33 En toen zij kwamen op de plaats genaamd Hoofdschedel plaats, kruisigden zij Hem aldaar, en de kwaaddoeners, den een ter rechter zijde en den ander ter linker zijde.

34 En Jezus zeide: Vader, vergeef het hun; want zij weten niet, wat zij doen. En verdelende Zijn klederen, wierpen zij het lot.

35 En het volk stond en zag het aan. En ook de oversten met hen beschimpten Hem, zeggende: Anderen heeft Hij verlost, dat Hij nu Zichzelven verlosse, zo Hij is de Christus, de Uitverkorene Gods.

36 En ook de krijgsknechten, tot Hem komende, bespotten Hem, en brachten Hem edik;

37 En zeiden: Indien gij de Koning der Joden zijt, zo verlos Uzelven.

38 En er was ook een opschrift boven Hem geschreven, met Griekse, en Romeinse en Hebreeuwse letters: DEZE Is De KONING DER JODEN.

39 En een der kwaaddoeners, die gehangen waren, lasterde Hem, zeggende: Indien Gij de Christus zijt, verlos Uzelven en ons.

40 Maar de andere, antwoordende, bestrafte hem, zeggende: Vreest gij ook God niet, daar gij in hetzelfde oordeel zijt?

41 En wij toch rechtvaardiglijk; want wij ontvangen straf, waardig hetgeen wij gedaan hebben; maar Deze heeft niets onbehoorlijks gedaan.

42 En hij zeide tot Jezus: Heere, gedenk mijner, als Gij in Uw Koninkrijk zult gekomen zijn.

43 En Jezus zeide tot hem: Voorwaar, zeg Ik u: Heden zult gij met Mij in het Paradijs zijn.

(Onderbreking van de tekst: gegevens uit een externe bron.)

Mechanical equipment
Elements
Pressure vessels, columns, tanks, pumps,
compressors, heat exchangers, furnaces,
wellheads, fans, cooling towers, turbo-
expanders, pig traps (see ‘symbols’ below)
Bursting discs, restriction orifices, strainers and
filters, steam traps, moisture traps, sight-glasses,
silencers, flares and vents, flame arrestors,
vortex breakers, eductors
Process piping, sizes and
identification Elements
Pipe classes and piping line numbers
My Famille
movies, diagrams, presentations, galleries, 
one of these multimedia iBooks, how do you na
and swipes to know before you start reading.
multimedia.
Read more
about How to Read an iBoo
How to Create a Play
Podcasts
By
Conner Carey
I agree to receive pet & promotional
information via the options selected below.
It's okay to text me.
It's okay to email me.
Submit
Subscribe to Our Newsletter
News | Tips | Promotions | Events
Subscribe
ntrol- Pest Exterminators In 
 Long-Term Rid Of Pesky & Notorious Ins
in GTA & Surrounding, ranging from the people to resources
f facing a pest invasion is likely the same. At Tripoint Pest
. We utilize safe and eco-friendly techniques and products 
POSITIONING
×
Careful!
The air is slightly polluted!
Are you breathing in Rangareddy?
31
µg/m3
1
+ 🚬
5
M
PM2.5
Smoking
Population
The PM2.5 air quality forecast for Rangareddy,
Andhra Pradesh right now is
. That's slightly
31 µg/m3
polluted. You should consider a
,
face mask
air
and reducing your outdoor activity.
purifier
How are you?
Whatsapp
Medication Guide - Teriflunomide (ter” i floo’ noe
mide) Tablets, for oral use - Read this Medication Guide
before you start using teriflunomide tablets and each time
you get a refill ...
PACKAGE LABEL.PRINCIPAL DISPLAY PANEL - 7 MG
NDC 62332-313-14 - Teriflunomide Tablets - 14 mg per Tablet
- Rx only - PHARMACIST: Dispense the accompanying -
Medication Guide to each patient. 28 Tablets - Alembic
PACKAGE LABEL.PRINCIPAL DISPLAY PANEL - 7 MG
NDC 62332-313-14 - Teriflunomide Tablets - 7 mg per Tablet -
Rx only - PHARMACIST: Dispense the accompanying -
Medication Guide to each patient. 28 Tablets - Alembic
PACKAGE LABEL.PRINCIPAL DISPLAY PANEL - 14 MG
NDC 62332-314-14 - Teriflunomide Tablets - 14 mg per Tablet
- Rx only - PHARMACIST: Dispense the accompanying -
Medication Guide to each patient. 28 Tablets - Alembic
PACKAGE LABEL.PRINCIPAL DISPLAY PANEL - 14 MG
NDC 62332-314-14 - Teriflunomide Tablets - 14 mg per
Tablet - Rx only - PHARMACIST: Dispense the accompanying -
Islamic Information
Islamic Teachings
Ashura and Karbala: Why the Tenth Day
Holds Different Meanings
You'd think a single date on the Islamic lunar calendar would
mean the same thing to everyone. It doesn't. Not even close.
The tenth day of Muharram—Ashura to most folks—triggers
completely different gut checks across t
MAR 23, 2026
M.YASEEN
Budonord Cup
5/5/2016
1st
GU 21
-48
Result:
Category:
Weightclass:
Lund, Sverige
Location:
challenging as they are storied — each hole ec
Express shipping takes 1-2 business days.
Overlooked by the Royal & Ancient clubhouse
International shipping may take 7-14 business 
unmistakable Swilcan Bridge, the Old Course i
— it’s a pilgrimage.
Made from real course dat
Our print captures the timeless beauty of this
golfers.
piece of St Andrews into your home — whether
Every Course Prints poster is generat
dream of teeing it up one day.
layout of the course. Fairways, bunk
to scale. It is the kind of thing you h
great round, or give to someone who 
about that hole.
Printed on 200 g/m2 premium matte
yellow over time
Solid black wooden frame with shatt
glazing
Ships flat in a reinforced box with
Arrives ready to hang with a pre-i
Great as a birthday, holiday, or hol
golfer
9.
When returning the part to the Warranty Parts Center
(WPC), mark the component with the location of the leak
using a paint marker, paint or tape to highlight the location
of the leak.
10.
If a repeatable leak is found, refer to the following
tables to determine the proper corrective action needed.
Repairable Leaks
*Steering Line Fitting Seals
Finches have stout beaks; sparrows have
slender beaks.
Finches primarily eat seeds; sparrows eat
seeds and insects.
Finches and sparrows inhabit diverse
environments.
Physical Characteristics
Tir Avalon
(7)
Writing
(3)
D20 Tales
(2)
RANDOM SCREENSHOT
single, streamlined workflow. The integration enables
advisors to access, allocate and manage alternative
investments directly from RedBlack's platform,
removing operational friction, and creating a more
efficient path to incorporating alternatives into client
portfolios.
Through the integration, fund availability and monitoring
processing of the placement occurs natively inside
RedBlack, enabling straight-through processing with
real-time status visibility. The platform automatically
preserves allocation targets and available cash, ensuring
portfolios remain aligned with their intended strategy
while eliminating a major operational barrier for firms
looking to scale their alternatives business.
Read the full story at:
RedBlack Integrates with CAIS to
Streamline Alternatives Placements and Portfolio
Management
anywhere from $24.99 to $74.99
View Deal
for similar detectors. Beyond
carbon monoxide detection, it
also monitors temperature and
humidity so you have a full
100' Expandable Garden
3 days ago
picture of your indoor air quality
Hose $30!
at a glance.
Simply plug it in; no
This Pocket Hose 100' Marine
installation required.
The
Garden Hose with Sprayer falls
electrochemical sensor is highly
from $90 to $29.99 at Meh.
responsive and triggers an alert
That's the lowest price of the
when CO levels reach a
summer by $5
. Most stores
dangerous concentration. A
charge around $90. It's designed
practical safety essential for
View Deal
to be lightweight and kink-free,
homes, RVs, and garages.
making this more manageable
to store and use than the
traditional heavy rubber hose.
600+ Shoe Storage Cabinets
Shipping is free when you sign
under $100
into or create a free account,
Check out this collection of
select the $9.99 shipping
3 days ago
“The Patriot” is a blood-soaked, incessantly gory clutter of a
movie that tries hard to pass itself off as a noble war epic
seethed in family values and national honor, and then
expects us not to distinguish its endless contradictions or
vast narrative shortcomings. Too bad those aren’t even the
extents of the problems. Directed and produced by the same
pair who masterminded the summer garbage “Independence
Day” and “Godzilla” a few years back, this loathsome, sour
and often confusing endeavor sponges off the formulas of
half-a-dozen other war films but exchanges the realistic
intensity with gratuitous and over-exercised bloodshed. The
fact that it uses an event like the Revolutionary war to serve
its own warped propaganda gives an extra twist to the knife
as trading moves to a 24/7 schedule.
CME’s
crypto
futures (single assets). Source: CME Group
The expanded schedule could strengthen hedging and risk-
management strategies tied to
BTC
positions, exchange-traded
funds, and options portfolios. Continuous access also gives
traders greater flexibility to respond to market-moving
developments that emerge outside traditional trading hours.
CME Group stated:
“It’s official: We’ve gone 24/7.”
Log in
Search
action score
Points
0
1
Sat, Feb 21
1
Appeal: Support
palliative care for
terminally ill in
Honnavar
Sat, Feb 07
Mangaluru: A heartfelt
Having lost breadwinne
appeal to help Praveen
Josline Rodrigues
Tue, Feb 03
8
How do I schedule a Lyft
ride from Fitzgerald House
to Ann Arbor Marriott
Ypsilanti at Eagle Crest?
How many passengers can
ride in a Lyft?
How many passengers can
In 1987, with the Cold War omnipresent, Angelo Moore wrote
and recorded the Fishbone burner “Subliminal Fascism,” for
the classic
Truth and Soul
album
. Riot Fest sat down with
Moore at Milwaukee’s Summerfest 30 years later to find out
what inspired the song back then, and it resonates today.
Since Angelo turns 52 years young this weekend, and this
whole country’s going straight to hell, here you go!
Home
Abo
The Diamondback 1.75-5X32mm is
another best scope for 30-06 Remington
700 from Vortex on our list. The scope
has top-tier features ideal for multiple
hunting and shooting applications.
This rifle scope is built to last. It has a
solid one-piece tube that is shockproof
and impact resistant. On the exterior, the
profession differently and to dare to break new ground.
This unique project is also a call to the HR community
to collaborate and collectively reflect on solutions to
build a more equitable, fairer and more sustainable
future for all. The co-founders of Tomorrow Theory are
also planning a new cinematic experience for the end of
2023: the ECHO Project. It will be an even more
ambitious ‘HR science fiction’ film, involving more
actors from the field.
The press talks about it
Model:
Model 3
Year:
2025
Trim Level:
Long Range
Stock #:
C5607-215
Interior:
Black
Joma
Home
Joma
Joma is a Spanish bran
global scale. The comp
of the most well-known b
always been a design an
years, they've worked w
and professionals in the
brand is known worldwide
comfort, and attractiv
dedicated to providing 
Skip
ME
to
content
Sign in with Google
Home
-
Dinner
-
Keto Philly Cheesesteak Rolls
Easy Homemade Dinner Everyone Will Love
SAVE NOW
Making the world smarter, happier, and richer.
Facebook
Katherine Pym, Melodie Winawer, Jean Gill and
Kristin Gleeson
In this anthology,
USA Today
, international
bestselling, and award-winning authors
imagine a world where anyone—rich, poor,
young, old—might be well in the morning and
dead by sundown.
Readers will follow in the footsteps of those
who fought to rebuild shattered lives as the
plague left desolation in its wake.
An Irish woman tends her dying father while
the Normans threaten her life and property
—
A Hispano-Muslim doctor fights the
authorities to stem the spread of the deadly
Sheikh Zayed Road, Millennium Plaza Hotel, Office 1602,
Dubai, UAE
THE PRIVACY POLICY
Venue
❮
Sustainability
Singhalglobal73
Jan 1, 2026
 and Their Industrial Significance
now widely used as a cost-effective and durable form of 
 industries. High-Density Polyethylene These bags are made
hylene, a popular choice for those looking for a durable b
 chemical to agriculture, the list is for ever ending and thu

44 En het was omtrent de zesde ure, en er werd duisternis over de gehele aarde, tot de negende ure toe.

45 En de zon werd verduisterd, en het voorhangsel des tempels scheurde midden door.

46 En Jezus, roepende met grote stemme, zeide: Vader, in Uw handen beveel Ik Mijn geest. En als Hij dat gezegd had, gaf Hij den geest.

47 Als nu de hoofdman over honderd zag, wat er geschied was, verheerlijkte hij God, en zeide: Waarlijk, deze Mens was rechtvaardig.

48 En al de scharen, die samengekomen waren om dit te aanschouwen, ziende de dingen, die geschied waren, keerden wederom, slaande op hun borsten.

49 En al Zijn bekenden stonden van verre, ook de vrouwen, die Hem te zamen gevolgd waren van Galilea, en zagen dit aan.

50 En zie, een man, met name Jozef, zijnde een raadsheer, een goed en rechtvaardig man,

51 (Deze had niet mede bewilligd in hun raad en handel) van Arimathea, een stad der Joden, en die ook zelf het Koninkrijk Gods verwachtte;

52 Deze ging tot Pilatus, en begeerde het lichaam van Jezus.

53 En als hij hetzelve afgenomen had, wond hij dat in een fijn lijnwaad, en legde het in een graf, in een rots gehouwen, waarin nog nooit iemand gelegd was.

54 En het was de dag der voorbereiding, en de sabbat kwam aan.

55 En ook de vrouwen, die met Hem gekomen waren uit Galilea, volgden na en aanschouwden het graf, en hoe Zijn lichaam gelegd werd.

56 En wedergekeerd zijnde, bereidden zij specerijen en zalven; en op den sabbat rustten zij naar het gebod.